(Exercise)
Can you pull out the lines from the one containing "verlassen werden muss." through the one containing "טריגונומטריות פשוטות ומקומות גאומטרים", both included, and reproduce them word for word? Give only those lines.

(Task input)
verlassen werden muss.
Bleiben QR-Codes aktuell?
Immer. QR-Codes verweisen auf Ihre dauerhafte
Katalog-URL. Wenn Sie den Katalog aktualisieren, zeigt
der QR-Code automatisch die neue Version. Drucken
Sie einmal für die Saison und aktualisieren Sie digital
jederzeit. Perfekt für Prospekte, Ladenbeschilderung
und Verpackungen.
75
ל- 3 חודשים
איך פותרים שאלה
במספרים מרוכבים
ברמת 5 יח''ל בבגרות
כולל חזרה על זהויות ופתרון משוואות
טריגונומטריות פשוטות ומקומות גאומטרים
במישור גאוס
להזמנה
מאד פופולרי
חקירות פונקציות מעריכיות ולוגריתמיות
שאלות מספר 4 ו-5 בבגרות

--

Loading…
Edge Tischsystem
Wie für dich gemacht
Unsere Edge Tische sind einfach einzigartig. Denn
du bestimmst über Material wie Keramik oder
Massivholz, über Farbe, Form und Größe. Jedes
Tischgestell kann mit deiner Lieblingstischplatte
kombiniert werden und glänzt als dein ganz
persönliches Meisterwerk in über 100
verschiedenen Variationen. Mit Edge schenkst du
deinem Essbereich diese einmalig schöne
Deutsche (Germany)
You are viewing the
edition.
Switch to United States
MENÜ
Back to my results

--

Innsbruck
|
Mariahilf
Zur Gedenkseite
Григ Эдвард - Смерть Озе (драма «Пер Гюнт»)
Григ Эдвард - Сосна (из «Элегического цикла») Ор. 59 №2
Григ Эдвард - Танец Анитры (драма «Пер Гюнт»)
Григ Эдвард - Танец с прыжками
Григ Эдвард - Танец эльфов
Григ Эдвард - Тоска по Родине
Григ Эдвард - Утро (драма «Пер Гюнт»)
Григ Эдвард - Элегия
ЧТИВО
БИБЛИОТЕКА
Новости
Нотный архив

(Finished task)
verlassen werden muss.
Bleiben QR-Codes aktuell?
Immer. QR-Codes verweisen auf Ihre dauerhafte
Katalog-URL. Wenn Sie den Katalog aktualisieren, zeigt
der QR-Code automatisch die neue Version. Drucken
Sie einmal für die Saison und aktualisieren Sie digital
jederzeit. Perfekt für Prospekte, Ladenbeschilderung
und Verpackungen.
75
ל- 3 חודשים
איך פותרים שאלה
במספרים מרוכבים
ברמת 5 יח''ל בבגרות
כולל חזרה על זהויות ופתרון משוואות
טריגונומטריות פשוטות ומקומות גאומטרים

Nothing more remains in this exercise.